10 Curiosities of ‘The Day After Tomorrow’, the ‘catastrophe’ movie that became a joke in the scientific world
When it comes to “Disaster Movie”, no one stands out more, positively and negatively, than Roland Emmerich. If Hollywood wants to destroy the planet, or a famous franchise like Godzilla, it’s Roland they call. But even though he has accumulated more failures than successes, the director has managed to raise more than US$ 3 billion worldwide with his films. And one of his most famous features is The day after tomorrow, whose story revolves around the catastrophic effects of global warming. And as this apocalyptic adventure had a lot of repercussion, CinePOP separated 10 curiosities about him. Check out!

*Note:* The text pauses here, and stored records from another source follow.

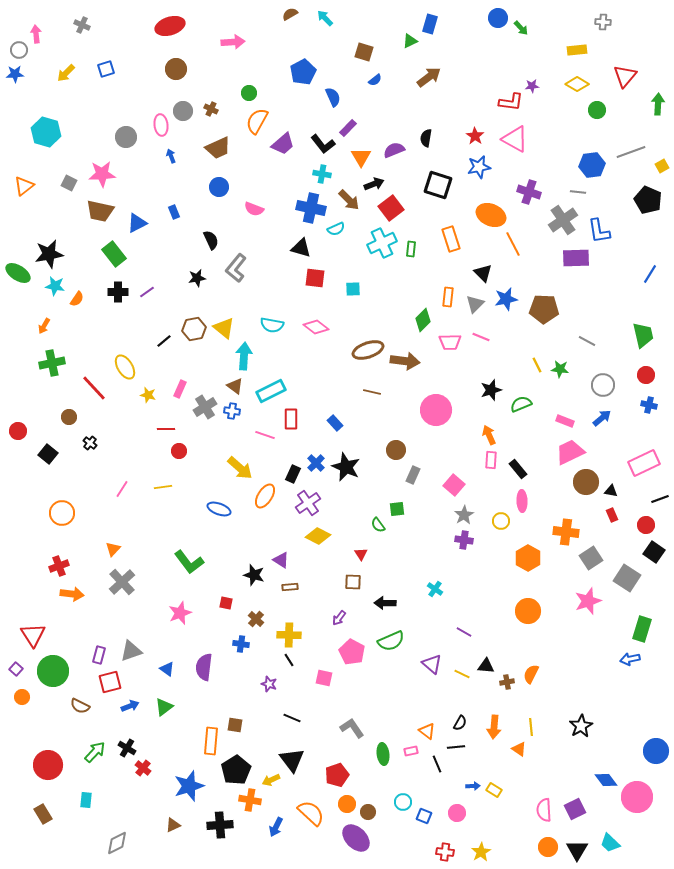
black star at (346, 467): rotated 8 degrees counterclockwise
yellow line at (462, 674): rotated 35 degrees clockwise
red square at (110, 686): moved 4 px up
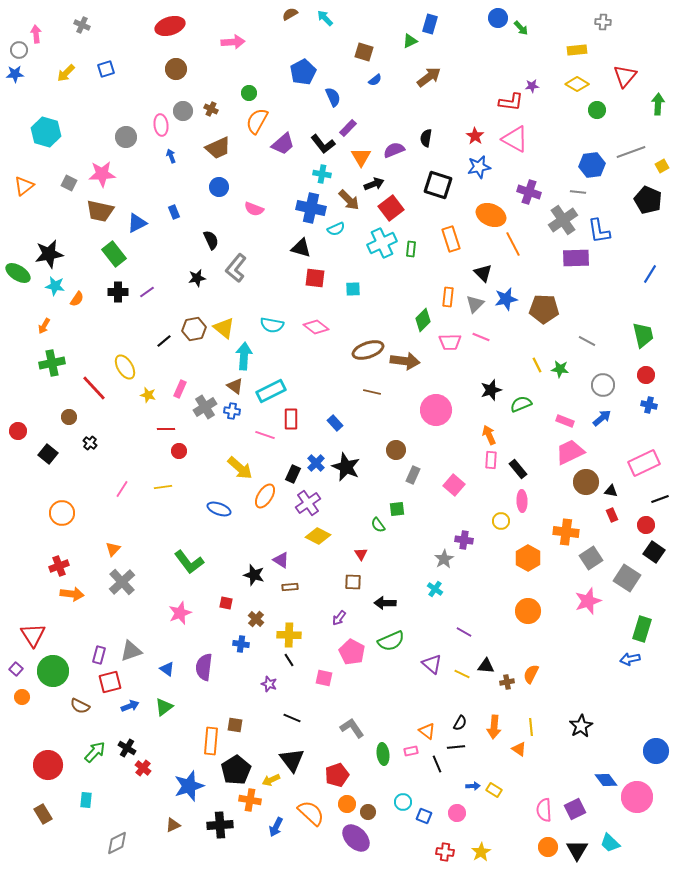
gray star at (464, 515): moved 20 px left, 44 px down
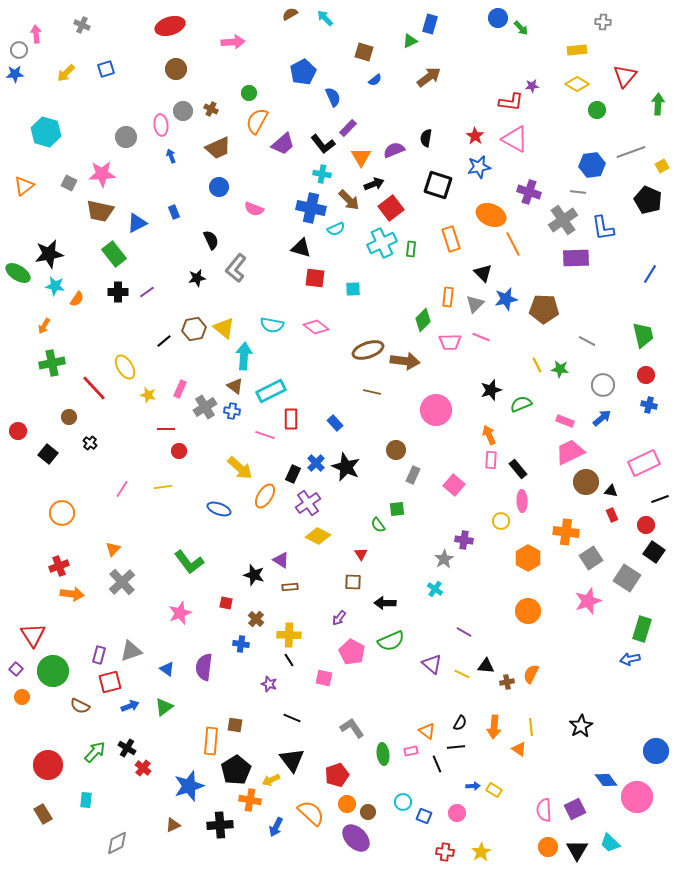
blue L-shape at (599, 231): moved 4 px right, 3 px up
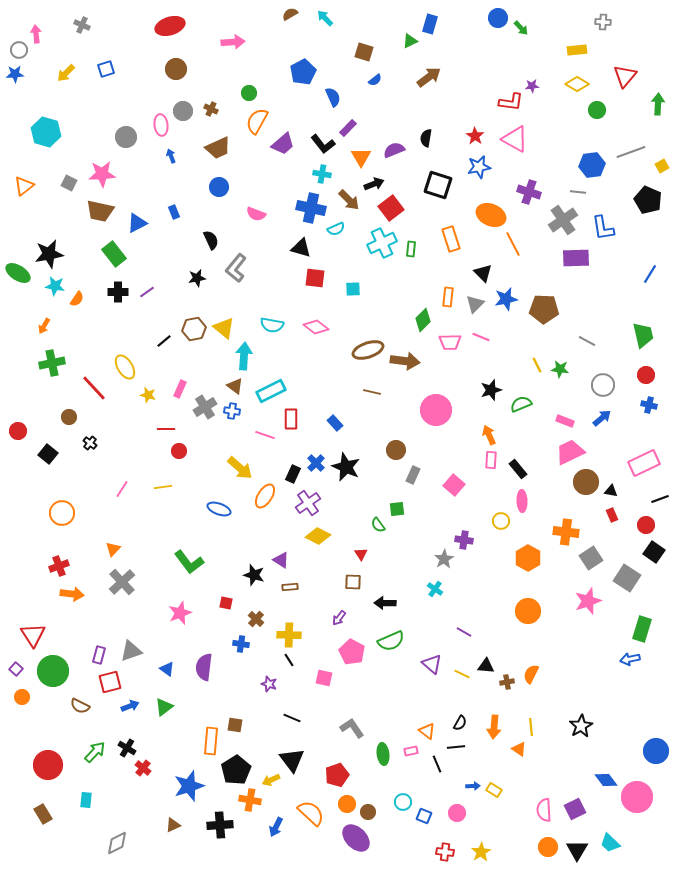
pink semicircle at (254, 209): moved 2 px right, 5 px down
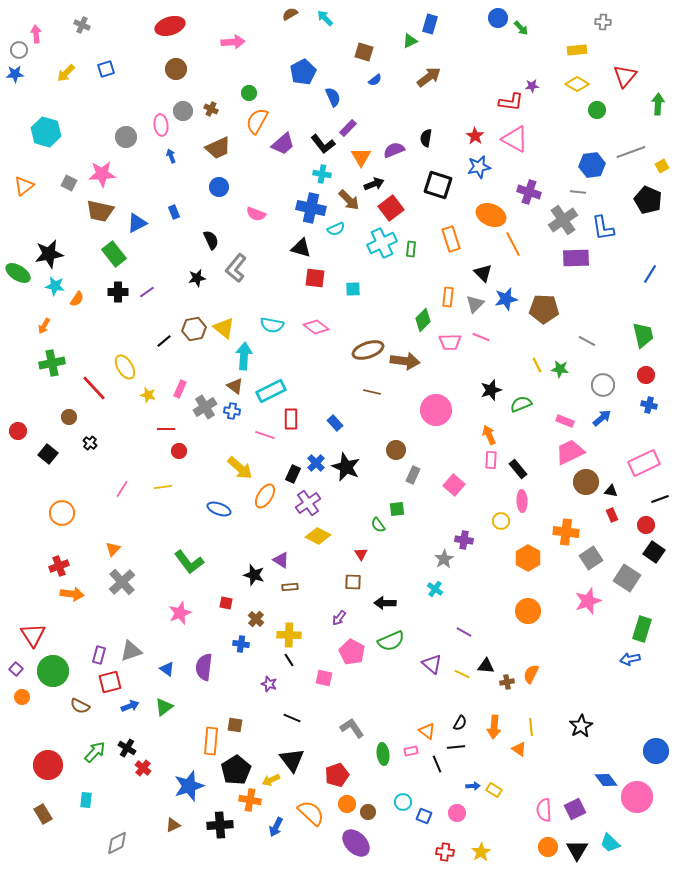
purple ellipse at (356, 838): moved 5 px down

Once ready, the script went up for auction to all major Hollywood studios on one condition: 24 hours to respond. The only studio that was interested in the project, which asked for a big budget, was 20th Century Fox.
Almost got mocked ‘live’
The concepts of “secrecy in the studios” are not very well defined, given the constant leaks that deliver information about films not yet released. However, this almost caused a serious problem for the creative team of The day after tomorrow. This is because the script of the film fell into the hands of Trey Parker and Matt Stonethe creators of South Park, when the film was still in pre-production. And what was the duo’s first thought? Shooting the movie in secret, but with puppets instead of actors. And to make it even more fun, they planned to release their version on the same day as the live action movie. Fortunately or unfortunately, the duo’s lawyer said it was impossible for them to do this and get away with it, so they dropped the idea. But they didn’t miss the opportunity to mock the film, releasing a parody episode of South Park the following year.
The idea to write the film came while Roland Emmerich was filming. The Patriot (2000). However, he decided to put the project on hold after seeing the 9/11 attacks. At the time, he thought it wouldn’t be the best time to have a disaster movie in New York, as the city was experiencing its catastrophe trauma in real life. But time passed and he returned to the script. And yet, when the project was approved, the production didn’t think it would be polite to bring another tragedy to New York anytime soon. However, the test sessions held in New York registered very positive reactions from the public in the scenes in which the city is taken by the waters.
I want to be big
One of the biggest differences from the original script to the final version was that Roland Emmerich wrote the film with its protagonists being children around 10/11 years old. Only he watched the movie the sky of october (1999) and was delighted with the work of Jake Gyllenhaal. So he asked the casting people if it would be believable to have Jake play a 17 year old boy. With positive feedback, he rewrote the situations so that his protagonists were teenagers.
vetoed by NASA
Before the film’s production began, the defunct FOX tried to hire NASA scientists to serve as consultants on the film, just to make sure the story would be a science fiction correct. But the script reached the director, who read the plot and found it completely absurd. The fear of being associated with possible negative repercussions was so great that the board issued a memorandum forbidding its employees to act or comment on anything about the film. Some time later, that orientation fell away.
Joke in the scientific world
Despite NASA’s initial reaction, Fox didn’t give up and tried to get more scientific opinions to support its film. So, they brought together some professionals from different fields of science and took them to an exclusive preview. The result, however, was more like NASA’s opinion. The vast majority laughed and said that despite being a big joke without an ounce of science involved, it was good fun to pass the time. This eventually landed the film in Yahoo!’s Top 10 Scientifically Incorrect Films.
Despite being mocked in the scientific world to this day, Roland Emmerich invested $200,000 out of his own pocket to reduce the film’s carbon emissions. It was the first time that this ecological impact of film production became a topic behind the scenes in Hollywood. As a way of offsetting the carbon emitted, trees were planted and investments were made in the use of renewable energies.
The production came under heavy political criticism for having cast the actor. Kenneth Welsh to play the Vice President of the USA. That’s because Kenneth was a lot like the real-life US Vice President, Dick Cheney. But the lineup was kept because, according to Roland Emmerich, that was the intention, since George W. Bush and Cheney did not take the climate issue seriously and took a stand against the Kyoto Protocol. The criticism of the Bush administration is so explicit that even the speech given by the VP in the film is mocked. He speaks to the people through the weather channel.
The film’s main draw was its impressive special effects. The use of CGI was revolutionary and became an example for great features that came later. For this to work, more than a thousand different digital artists were hired and nine production companies specialized in the development of special effects worked on the film over the course of a year.
The film grossed over $550 million worldwide, making it the sixth-highest grossing film of 2004. But one surprising point is that DVD and Blu-ray sales brought in an impressive return of $110 million, a whopping $110 million. Who was happy with all that money was the director, Roland Emmerich, who agreed on a salary of $ 10 million for the film, and a share of 10% of the total revenue of the film. In other words, he left with about 60/70 million dollars in his pockets.
The day after tomorrow is available on Star+.